The civil war mortar is part of a bronze sculpture grouping, donated to USC in December 1936 by Mazie Bell Free in honor of William C. Free, entitled "Mortar Practice" by Levi Scofield that rested on a large wooden base in front of the reserved reading desk on the ground floor of Doheny. When the enlargement of the Doheny stack area was undertaken in the mid-1960s, the desk was closed and covered over, and the stacks opened. At that time, the sculpture was given on loan to the Natural History Museum. In 1976, it was transferred to the Bob Hope Patriotic Hall, up the street on Figueroa, for display in its lobby. The City of Los Angeles took control of this in the mid-2000s when they performed a long renovation of Bob Hope Patriotic Hall and placed the sculpture in storage in 2009.

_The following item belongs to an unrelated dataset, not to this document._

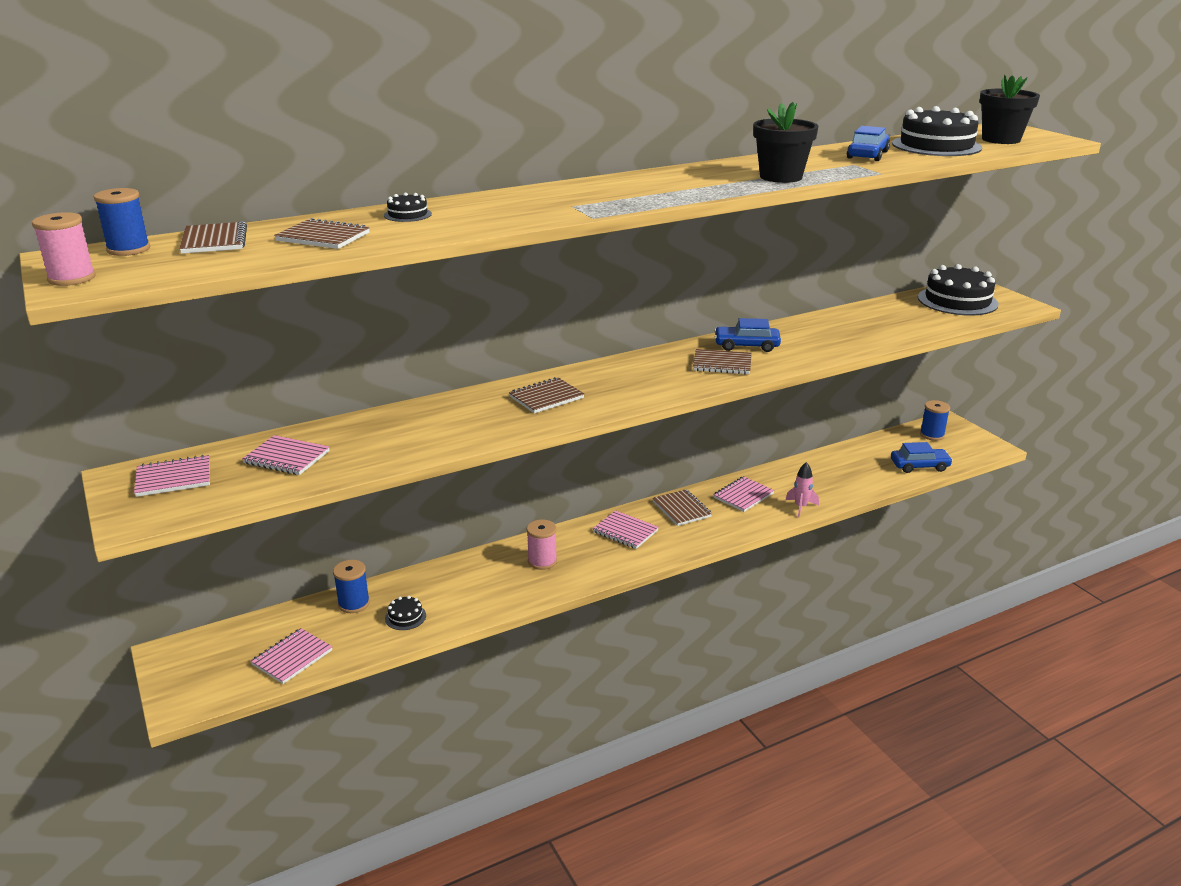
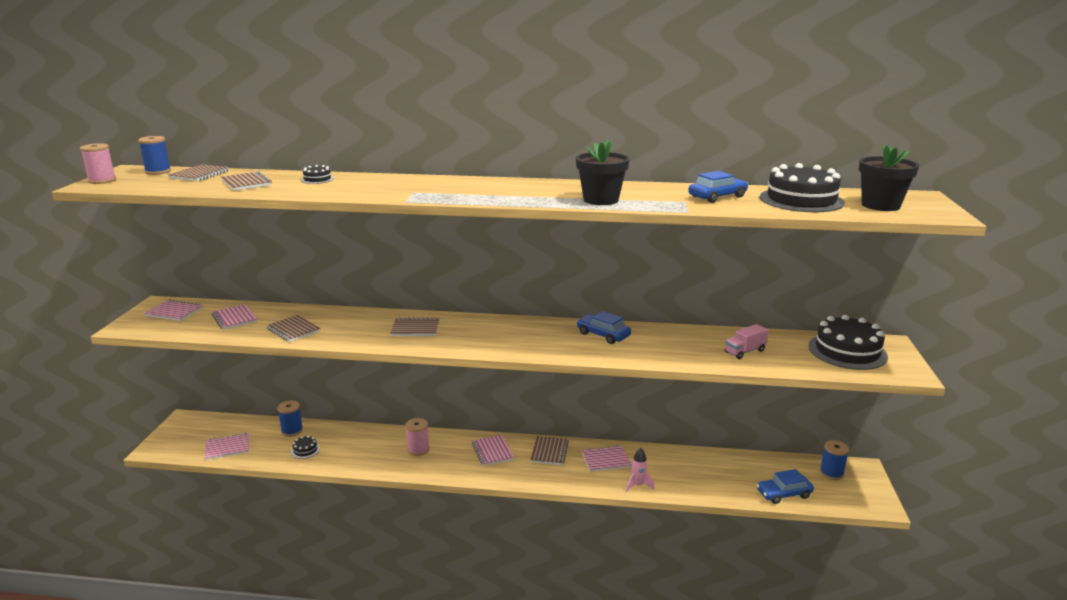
camera: 35 degrees right, 5 degrees down
(722, 364) = (562, 342): brown notebook -> brown notebook (293, 330)
(886, 324) = (745, 351): none -> pink truck
(919, 466) = (783, 493): blue car -> blue car turned 135 degrees clockwise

"The six men, made of bronze, representing a scene on island No. 10 in the Mississippi river, depicts an officer and five of his men loading a trench mortar. The group is composed of figures copied from the navy group "Mortar Practice" of the Cleveland monument, sculpted by Levi T. Scofield in 1888, and was exhibited in Chicago at the World's fair. The figures are one foot in height, and are represented with unusual clarity of detail. The sailors are shown loading the trench mortar and adjusting its mechanism, while the officer, standing at their side in a commanding pose, looks along the probable path of the projectile."
In 2015 the sculpture was offered to the Drum Barracks Civil War Museum in Los Angeles for either a temporary or a permanent loan.